The CGC 9.4 copy of the Flash Comics #1 ashcan is "A couple of giraffes that are next to a book". Very bizarre, and it's hard to see how Vision API came up with a couple of giraffes here. But in fairness to Vision API, I should note that I'm cherry picking my results for this post, as many of the ones not shown are less interesting variations on the description "A picture of a book". This was particularly true of comic scans or photos for which the edges of the comic were apparent within the image. As I was testing, I eventually realized it was picking up on that and in some cases interpreting title logos & trade dress as something associated with books. Of course, "A picture of a book" is more or less correct in many of these cases.
The CGC 9.2 copy of Batman #1 is "A bird perched on top of a book". Not so far off, looked at a certain way.
Captain America #100 is "A group of people standing on top of a book". I love this one, the interpretation being that Kirby's composition is so effective that the characters are standing on top of the comic rather than in it.
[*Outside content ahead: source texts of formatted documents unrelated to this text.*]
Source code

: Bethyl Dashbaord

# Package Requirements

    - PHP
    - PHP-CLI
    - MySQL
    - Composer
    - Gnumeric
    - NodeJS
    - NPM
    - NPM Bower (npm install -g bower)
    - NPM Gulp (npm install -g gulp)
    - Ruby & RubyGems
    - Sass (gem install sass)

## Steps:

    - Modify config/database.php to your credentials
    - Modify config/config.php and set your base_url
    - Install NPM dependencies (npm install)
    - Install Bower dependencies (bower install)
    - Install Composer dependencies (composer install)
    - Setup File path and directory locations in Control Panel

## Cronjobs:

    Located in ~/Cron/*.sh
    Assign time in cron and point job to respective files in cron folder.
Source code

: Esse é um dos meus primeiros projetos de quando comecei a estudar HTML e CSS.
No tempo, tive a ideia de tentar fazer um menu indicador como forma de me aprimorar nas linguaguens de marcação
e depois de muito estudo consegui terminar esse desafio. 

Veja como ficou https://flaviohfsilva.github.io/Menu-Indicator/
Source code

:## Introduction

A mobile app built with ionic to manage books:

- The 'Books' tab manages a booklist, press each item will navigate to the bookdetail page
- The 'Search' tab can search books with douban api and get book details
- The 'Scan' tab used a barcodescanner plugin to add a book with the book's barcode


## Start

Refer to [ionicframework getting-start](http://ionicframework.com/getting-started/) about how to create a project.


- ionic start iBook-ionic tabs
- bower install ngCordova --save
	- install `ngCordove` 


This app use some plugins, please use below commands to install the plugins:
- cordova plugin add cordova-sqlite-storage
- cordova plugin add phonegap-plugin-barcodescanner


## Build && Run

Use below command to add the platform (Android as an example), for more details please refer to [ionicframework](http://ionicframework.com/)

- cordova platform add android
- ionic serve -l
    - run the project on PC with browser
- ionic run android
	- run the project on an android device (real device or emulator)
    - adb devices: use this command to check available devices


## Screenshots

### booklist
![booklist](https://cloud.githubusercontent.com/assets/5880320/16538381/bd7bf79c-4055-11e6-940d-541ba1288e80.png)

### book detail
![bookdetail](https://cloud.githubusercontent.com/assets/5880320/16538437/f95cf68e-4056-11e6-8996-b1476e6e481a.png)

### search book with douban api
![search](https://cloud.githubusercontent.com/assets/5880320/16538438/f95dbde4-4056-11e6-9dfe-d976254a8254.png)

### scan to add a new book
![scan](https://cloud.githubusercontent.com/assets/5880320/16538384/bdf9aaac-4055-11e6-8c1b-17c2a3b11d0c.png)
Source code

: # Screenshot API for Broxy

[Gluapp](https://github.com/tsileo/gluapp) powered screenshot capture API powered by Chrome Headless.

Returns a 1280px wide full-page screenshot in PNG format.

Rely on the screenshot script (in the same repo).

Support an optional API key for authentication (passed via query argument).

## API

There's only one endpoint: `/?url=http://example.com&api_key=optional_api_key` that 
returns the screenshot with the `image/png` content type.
The classification of Thor as a 22 year old female is likewise interesting.
About the rest of these… I just don't know. Brave and Bold #28 is "A picture of a bicycle"
Avengers #4 is "A group of men riding on the back of a refrigerator"
Marvel Super-Heroes #18 is "A cake made to look like a train"
It didn't take too much more testing than this for me to conclude that Vision API isn't currently suitable for my use case. All kidding aside, I still appreciate the effort from Microsoft, and expect this API to improve quickly. Sorry Vision API, but I'll check in again in a few months, and in the meantime hope that if you improve and evolve and end up guiding any motor vehicles or other heavy equipment in my area someday soon, that you also will have learned how to take a joke.